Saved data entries
══════════
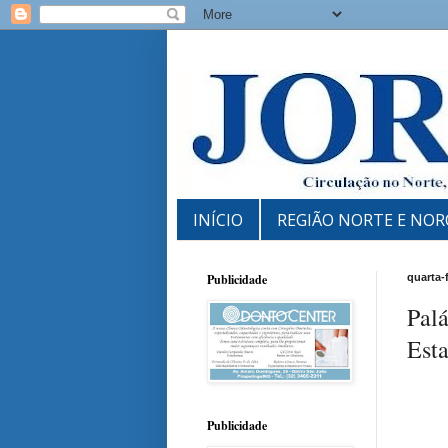
INÍCIO
REGIÃO NORTE E NOR
Publicidade
quarta-
Palá
Esta
Publicidade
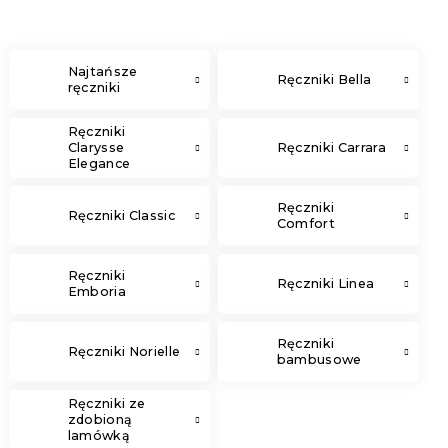
Najtańsze
Ręczniki Bella
ręczniki
Ręczniki
Clarysse
Ręczniki Carrara
Elegance
Ręczniki
Ręczniki Classic
Comfort
Ręczniki
Ręczniki Linea
Emboria
Ręczniki
Ręczniki Norielle
bambusowe
Ręczniki ze
zdobioną
lamówką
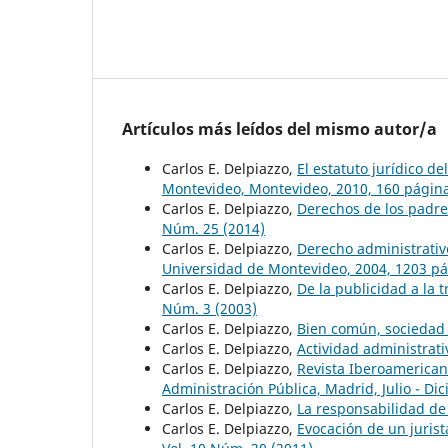
Artículos más leídos del mismo autor/a
Carlos E. Delpiazzo,
El estatuto jurídico de
Montevideo, Montevideo, 2010, 160 págin
Carlos E. Delpiazzo,
Derechos de los padre
Núm. 25 (2014)
Carlos E. Delpiazzo,
Derecho administrativ
Universidad de Montevideo, 2004, 1203 p
Carlos E. Delpiazzo,
De la publicidad a la 
Núm. 3 (2003)
Carlos E. Delpiazzo,
Bien común, sociedad
Carlos E. Delpiazzo,
Actividad administrat
Carlos E. Delpiazzo,
Revista Iberoamericana
Administración Pública, Madrid, Julio - Di
Carlos E. Delpiazzo,
La responsabilidad de 
Carlos E. Delpiazzo,
Evocación de un juris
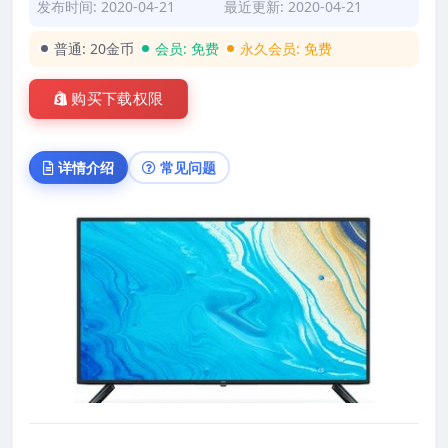
发布时间: 2020-04-21
最近更新: 2020-04-21
普通:
20金币
会员:
免费
永久会员:
免费
购买下载权限
详情介绍
常见问题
══════════
Problem statement: Write out every line of text from the entries above without changing any of it, and leave out the picture markers.

Solved problem:
INÍCIO
REGIÃO NORTE E NOR
Publicidade
quarta-
Palá
Esta
Publicidade
Najtańsze
Ręczniki Bella
ręczniki
Ręczniki
Clarysse
Ręczniki Carrara
Elegance
Ręczniki
Ręczniki Classic
Comfort
Ręczniki
Ręczniki Linea
Emboria
Ręczniki
Ręczniki Norielle
bambusowe
Ręczniki ze
zdobioną
lamówką
Artículos más leídos del mismo autor/a
Carlos E. Delpiazzo,
El estatuto jurídico de
Montevideo, Montevideo, 2010, 160 págin
Carlos E. Delpiazzo,
Derechos de los padre
Núm. 25 (2014)
Carlos E. Delpiazzo,
Derecho administrativ
Universidad de Montevideo, 2004, 1203 p
Carlos E. Delpiazzo,
De la publicidad a la 
Núm. 3 (2003)
Carlos E. Delpiazzo,
Bien común, sociedad
Carlos E. Delpiazzo,
Actividad administrat
Carlos E. Delpiazzo,
Revista Iberoamericana
Administración Pública, Madrid, Julio - Di
Carlos E. Delpiazzo,
La responsabilidad de 
Carlos E. Delpiazzo,
Evocación de un juris
发布时间: 2020-04-21
最近更新: 2020-04-21
普通:
20金币
会员:
免费
永久会员:
免费
购买下载权限
详情介绍
常见问题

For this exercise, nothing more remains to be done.